Exercise instructions >>
- 1) Answer these questions from the passage on self-education.
(a) In what grade did the writer read Moby Dick for pleasure?
(b) What subject did the writer teach themself in 7th grade?
(c) What has the writer recently changed to from computer programming?
- 2) Carry the passage on self-education forward from its final sentence.

Source text >>
---------------
When I read here of unschooling, I recognize that I have unschooled myself all my life in addition to attending regular school.

I read Moby Dick for pleasure in 2nd grade: I wanted to read about whales, and I had exhausted the children's section of the library. Did I get it all? No. But I learned a lot about whaling, much vocabulary, etc. And I've re-read Moby Dick several times over the decades.

In 7th grade, I taught myself inorganic chemistry. I built up a huge chemistry set, grew large crystals, etc. When I took chemistry in 10th grade, I knew more than the teacher: but I learned many other chemistry principles anyhow.

I had a knack for math: the good background I got from my suburban school prepared me for recreational math in 11th grade, especially Martin Gardiner's Mathematical Games columns in Scientific American (which I started reading at age 10.)

And I haven't stopped: at age 53 I'm still picking up new subjects. Just recently I've changed from computer programming (which I taught myself) to teaching math in public schools.

My point is that I'm an example that some students will educate themselves whether they are schooled, unschooled, or both. But the problem with self-directed study is that the student doesn't know what to learn as well as somebody experienced does, such as a curriculum designer. I was a very good programmer, but I found out late in my career that I could have been much better if I had learned the subject more broadly and in less depth.
---------------
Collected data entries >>
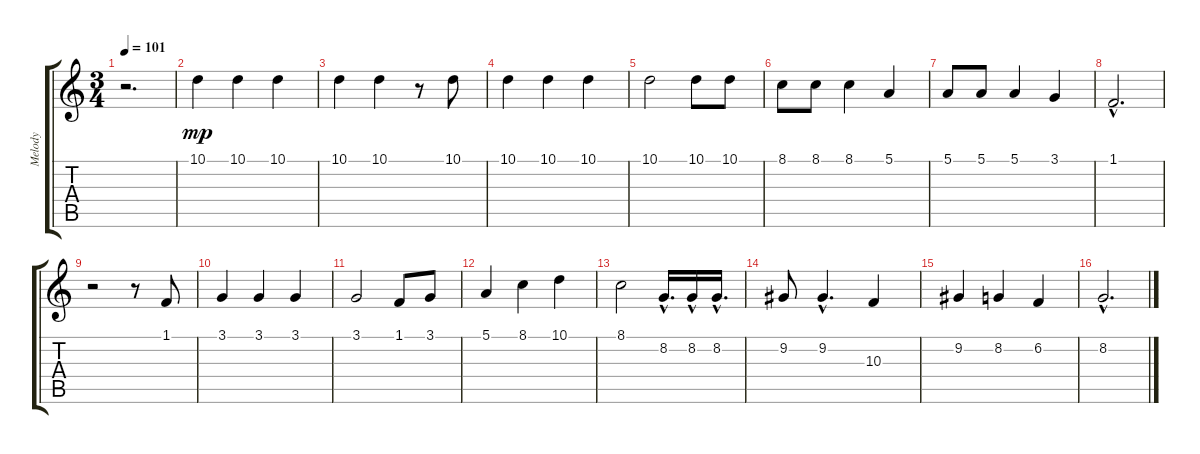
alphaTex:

\track ("Melody" "Melody") {instrument violin}
\staff {score tabs}
\tuning (E4 B3 G3 D3 A2 E2) {hide}
\ts (3 4)
\tempo 101
\clef g2
\ks c
r.2{d dy mp} |
10.1.4 10.1.4 10.1.4 |
10.1.4 10.1.4 r.8 10.1.8 |
10.1.4 10.1.4 10.1.4 |
10.1.2 10.1.8 10.1.8 |
8.1.8 8.1.8 8.1.4 5.1.4 |
5.1.8 5.1.8 5.1.4 3.1.4 |
1.1{hac}.2{d} |
r.2 r.8 1.1.8 |
3.1.4 3.1.4 3.1.4 |
3.1.2 1.1.8 3.1.8 |
5.1.4 8.1.4 10.1.4 |
8.1.2 8.2{hac}.16{d} 8.2{hac}.16 8.2{hac}.16{d} |
9.2.8 9.2{hac}.4{d} 10.3.4 |
9.2.4 8.2.4 6.2.4 |
8.2{hac}.2{d}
---------------
Answers for this exercise >>
- 1)
(a) 2nd grade
(b) Inorganic chemistry
(c) Teaching math in public schools

- 2)
In a way, schooling versus unschooling is like the phonics/whole language argument. Both work, mixtures work, and flexibility in choosing which for an individual student is better than rigid choice of one or the other. But they produce different products, and there are tradeoffs. The biggest tradeoff, IMHO, is that homeschooling and unschooling are much more inefficient uses of time of supervising adults and teachers. I have 25 to 30 students in each of my 5 public school classes.

David Friedman said...

Mike correctly observes that he unschooled himself despite going to school; I did the same. He then offers two arguments for the standard model:

1. The student doesn't know what to learn as well as a curriculum designer.

But the student knows much more about what he wants to learn. And if he wants the material presented in organized form, there are always books--and the best book available to him will be written by someone who know more about the subject than the people who design high school curricua.

2. Home schooling is costly in time.

To begin with, it is much less costly in student time--which is also valuable. Think of the thousands of hours that both of us wasted sitting in classes not learning. Beyond that, in our experience, most of the adult time is conversation at dinner, putting kids to bed, other normal parental activities.

Current public schools end up costing about six to ten thousand dollars per student per year. I expect a lot of parents would be happy to school their own children for that amount--some, after all, currently do it for free.

Anonymous said...

Speaking as one of the people being homeschooled, I think that I know an astonishing amount about an anstonishing number of useless things, plus some useful skills. From what I have heard, this mirrors actual schooling.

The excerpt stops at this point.